Tidak lama setelah diterima di Live-On sebagai bagian dari generasi kelima, Churiri mendapati dirinya berada di kantor Live-On untuk orientasi. Tepat di sampingnya adalah calon-calon teman satu generasinya, Tadasu dan Dagger. Saat itu, dia masih berniat menepati janjinya untuk bergabung dengan Live-On hanya untuk berakting, dan bahkan lebih menantang daripada sekarang. Dia tidak punya waktu untuk anak-anak itu dan bahkan lebih tidak berniat untuk berteman dengan mereka. Namun, mereka gigih, terus-menerus mengajaknya mengobrol sampai akhirnya dia merasa terlalu bersalah untuk terus mengabaikan mereka. Dengan enggan, dia mulai berinteraksi dengan mereka.
Mungkin itu hanya akan terjadi sekali saja, pikirnya. Manjakan mereka sekali saja dan selesailah sudah—tetapi sebaliknya, itu adalah awal dari sesuatu yang baru.
Mengapa dia terus berinteraksi dengan mereka? Bahkan Churiri tidak bisa memahaminya.

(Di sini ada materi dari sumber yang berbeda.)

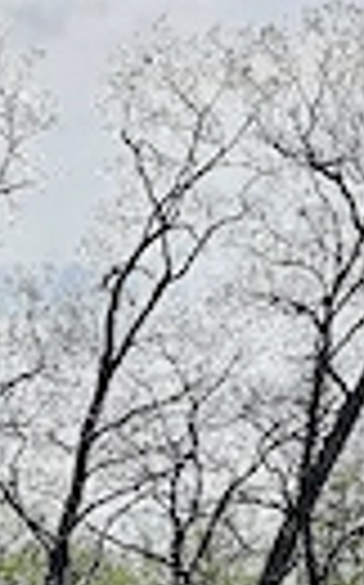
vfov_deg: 23.5
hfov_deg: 17.0
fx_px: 1193
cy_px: 810
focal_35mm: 75
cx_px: 9
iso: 10
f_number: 1.7
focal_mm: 6.3
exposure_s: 1/714
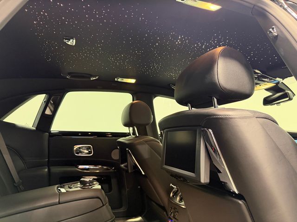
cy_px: 111
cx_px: 148
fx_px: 206
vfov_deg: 56.8
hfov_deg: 71.6
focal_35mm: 24
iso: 400
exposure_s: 1/60
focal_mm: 6.76
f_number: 1.78
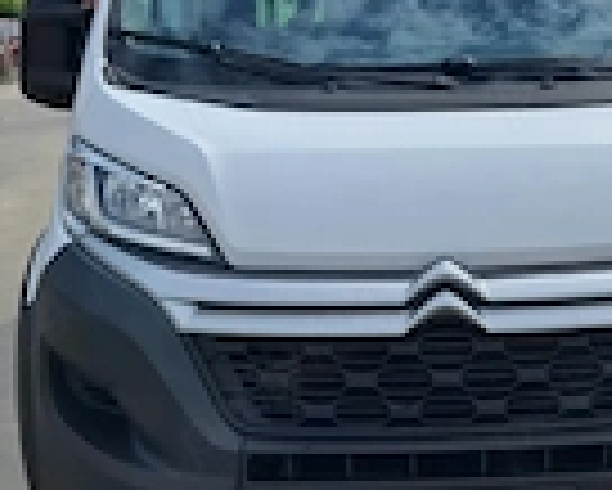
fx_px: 1196
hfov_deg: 28.2
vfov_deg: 22.8
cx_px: 477
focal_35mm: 66
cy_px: 81
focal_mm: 5.54
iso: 40
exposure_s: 1/5000
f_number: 1.8
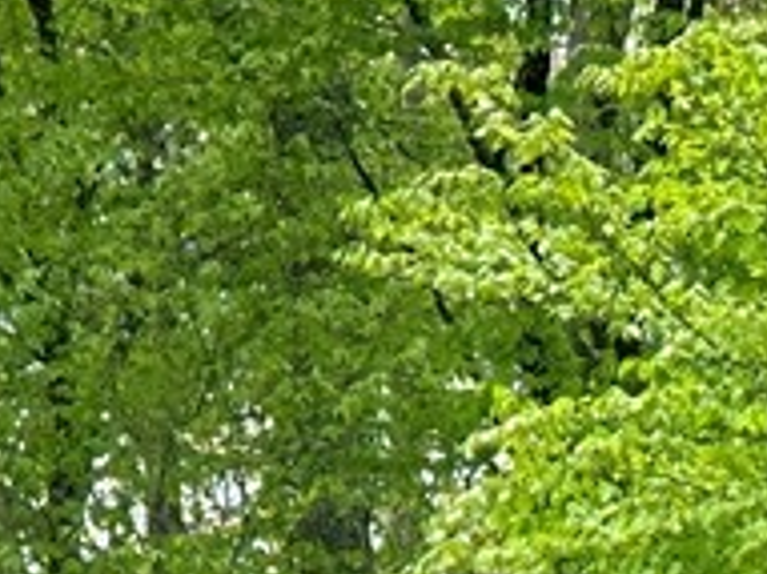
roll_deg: +1.3
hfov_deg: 7.6
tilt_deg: +10.4
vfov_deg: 5.7
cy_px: 518
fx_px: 5713
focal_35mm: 258
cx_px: -44
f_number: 1.78
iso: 64
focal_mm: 6.86
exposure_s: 1/1323
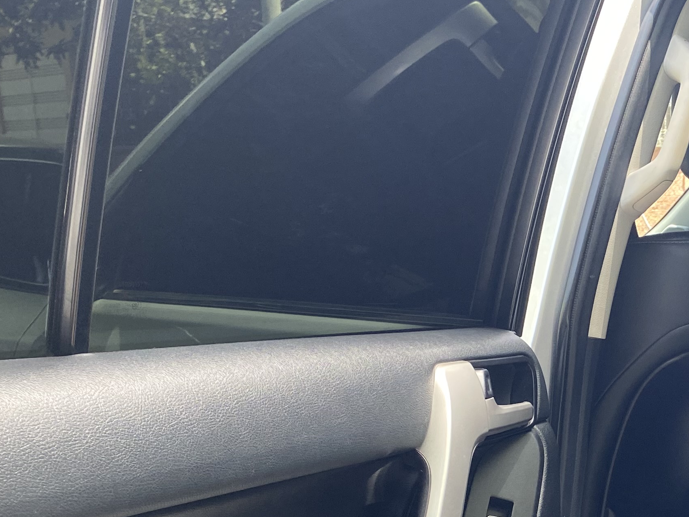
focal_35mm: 62
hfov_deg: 29.4
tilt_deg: -15.5
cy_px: 490
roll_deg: +0.2
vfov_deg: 22.9
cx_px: 670
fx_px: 1234
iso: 100
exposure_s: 1/121
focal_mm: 4.25
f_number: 1.8
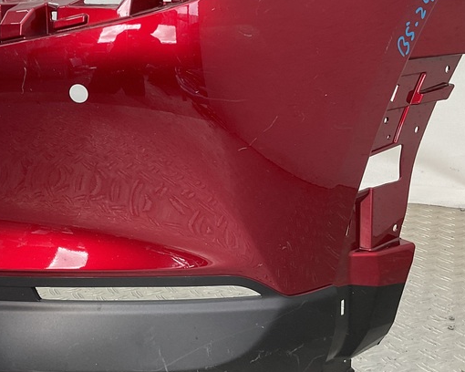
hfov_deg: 32.7
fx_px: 771
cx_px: 98
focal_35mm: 56
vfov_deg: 27.1
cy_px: 152
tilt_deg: -15.2
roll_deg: +0.5
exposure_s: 1/120
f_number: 1.8
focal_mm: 3
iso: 32
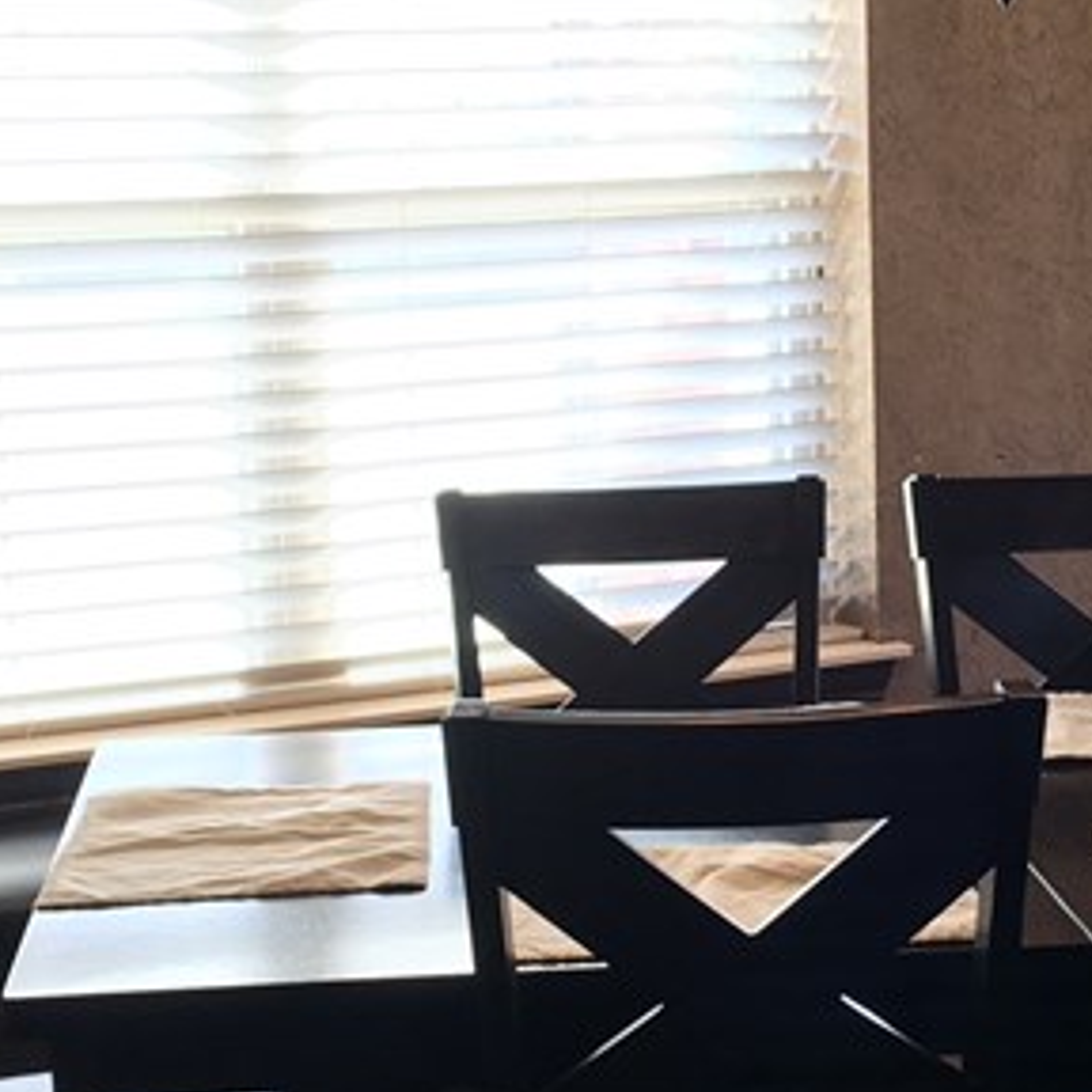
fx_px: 3248
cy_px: 595
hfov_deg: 19.0
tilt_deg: -8.0
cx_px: 755
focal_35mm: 91
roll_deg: +0.4
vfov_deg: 19.1
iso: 40
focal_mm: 4.15
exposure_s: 1/30
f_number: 2.2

Dengan Dagger, semuanya sederhana: Dagger memiliki kepolosan seperti anak kecil. Dia adalah sumber kemudaan dan kemurnian, yang mengikis sinisme selama bertahun-tahun yang telah terbentuk di sekitar hati Churiri yang layu. Dia juga seperti sinar matahari. Semua kekhawatiran Churiri tampaknya memudar saat Dagger ada di dekatnya, dan dia menemukan kenyamanan yang luar biasa dalam hal itu.

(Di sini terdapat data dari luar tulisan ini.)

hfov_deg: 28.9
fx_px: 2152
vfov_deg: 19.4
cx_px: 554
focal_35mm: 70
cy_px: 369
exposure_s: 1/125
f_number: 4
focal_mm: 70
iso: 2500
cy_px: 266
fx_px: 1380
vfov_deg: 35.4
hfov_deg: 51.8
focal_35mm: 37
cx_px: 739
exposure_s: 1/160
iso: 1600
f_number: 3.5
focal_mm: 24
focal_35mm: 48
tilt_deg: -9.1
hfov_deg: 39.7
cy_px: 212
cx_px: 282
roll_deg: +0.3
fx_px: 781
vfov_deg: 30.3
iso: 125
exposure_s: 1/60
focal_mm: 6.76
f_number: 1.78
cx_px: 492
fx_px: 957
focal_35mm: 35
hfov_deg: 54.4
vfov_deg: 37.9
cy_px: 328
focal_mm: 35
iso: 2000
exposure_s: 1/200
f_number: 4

Namun, Tadasu berbeda—tidak semurni Dagger, tetapi tidak terkekang dengan caranya sendiri. Meskipun dia mungkin tampak polos, imajinasinya jelas mengimbangi sesuatu. Tadasu dan Dagger memang mirip, tetapi ada sesuatu yang membedakan mereka dengan jelas.

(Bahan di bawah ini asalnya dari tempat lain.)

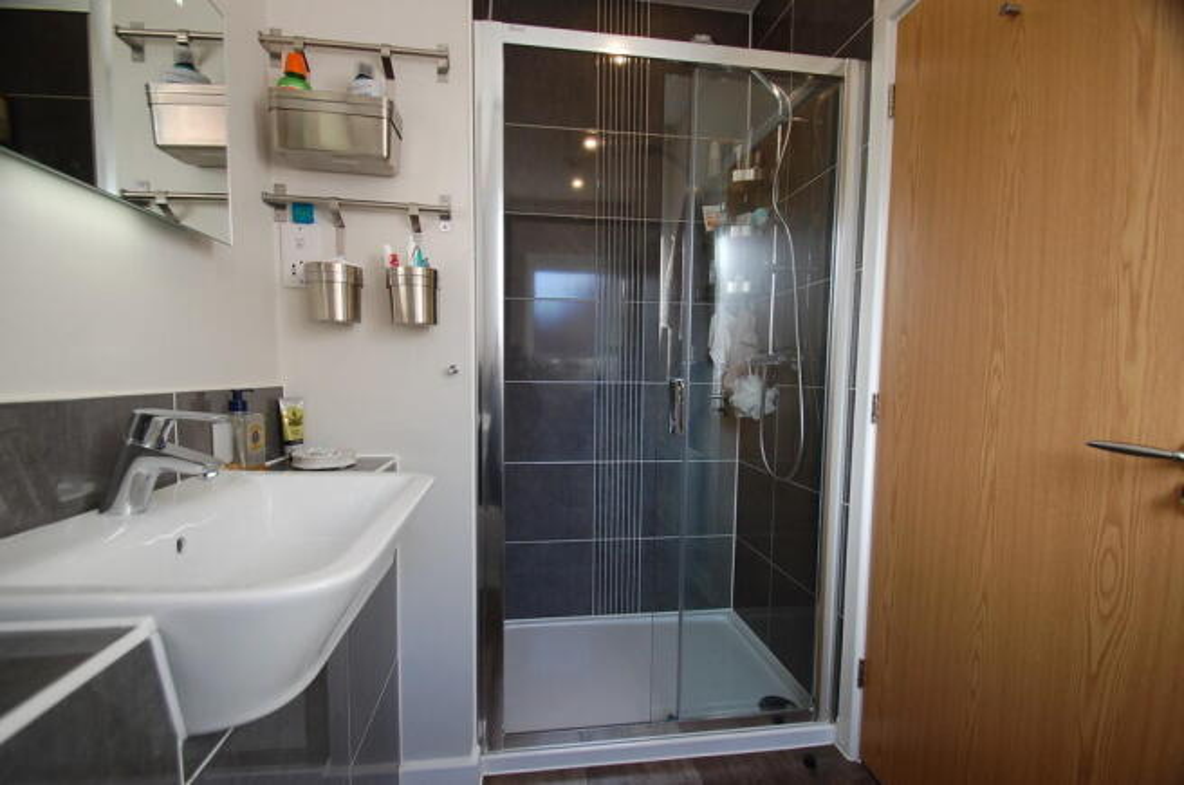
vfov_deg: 77.1
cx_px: 592
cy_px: 392
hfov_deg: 100.5
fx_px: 492
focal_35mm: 15
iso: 400
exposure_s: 1/80
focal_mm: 10
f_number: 4.5
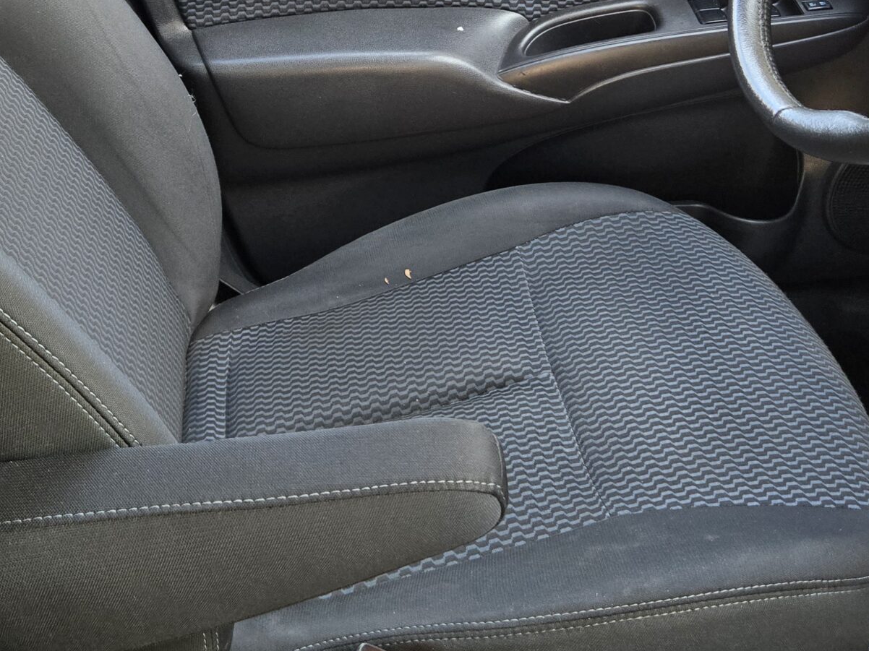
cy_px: 44
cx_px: 347
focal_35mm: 49
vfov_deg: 28.3
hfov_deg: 38.8
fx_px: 1230
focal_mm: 5.4
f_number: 1.8
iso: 160
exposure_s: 1/180
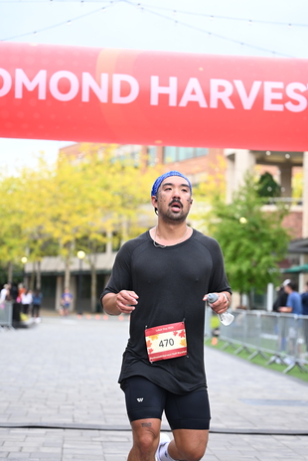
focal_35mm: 83
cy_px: 248
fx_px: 1063
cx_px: 179
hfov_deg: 16.5
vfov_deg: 24.5
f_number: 2.8
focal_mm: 70
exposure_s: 1/1250
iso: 640
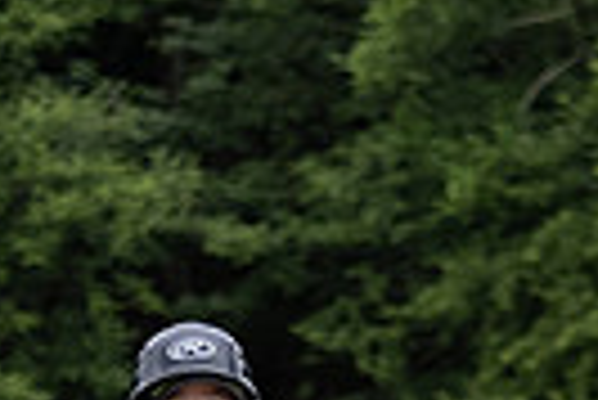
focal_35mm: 703
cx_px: 284
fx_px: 11690
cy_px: 913
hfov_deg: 2.9
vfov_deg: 2.0
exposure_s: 1/1600
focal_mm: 73
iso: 1000
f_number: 2.8
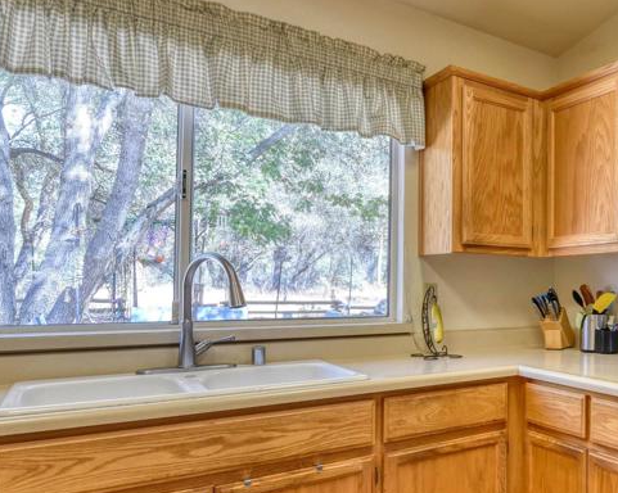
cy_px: 290
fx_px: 548
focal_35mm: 30
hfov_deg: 47.7
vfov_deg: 48.2
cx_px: 631
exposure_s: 1/8
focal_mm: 15
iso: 400
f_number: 11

Churiri mengingat perilaku Tadasu selama pertemuan pertama itu. Sama seperti Dagger, Tadasu telah mencoba mencairkan suasana dan berteman dengannya. Kata-katanya hangat dan ramah, tetapi tidak seperti Dagger, tangannya gemetar hebat.
Senyum yang begitu tulus hingga membuatnya takut, mengembang di bibir Churiri. “Tentu saja,” gumamnya sambil terkekeh pelan.
Selalu ada sesuatu tentang Tadasu yang membuatnya disukai Churiri, tetapi dengan cara yang berbeda dari Dagger. Yaitu, setiap kali Churiri menatap Tadasu, dia melihat bayangan dirinya sendiri—versi yang lebih muda, lebih penuh harapan, yang masih berpegang teguh pada mimpinya.
Dia tidak akan meninggalkan gadis itu sendirian. Dia tidak bisa meninggalkan gadis itu sendirian. Jika ada kemungkinan Tadasu tidak akan berakhir seperti dia, Churiri harus membantu. Jika bukan demi Tadasu, maka demi dirinya sendiri—untuk membuktikan pada dirinya sendiri bahwa segala sesuatunya benar-benar bisa berubah secara berbeda.
Tadasu Miyauchi—mekarnya masa muda, sehalus dan semurni air lelehan musim semi, namun dirundung ketidakpastian yang sama menakutkannya dengan setetes warna merah tua di atas salju.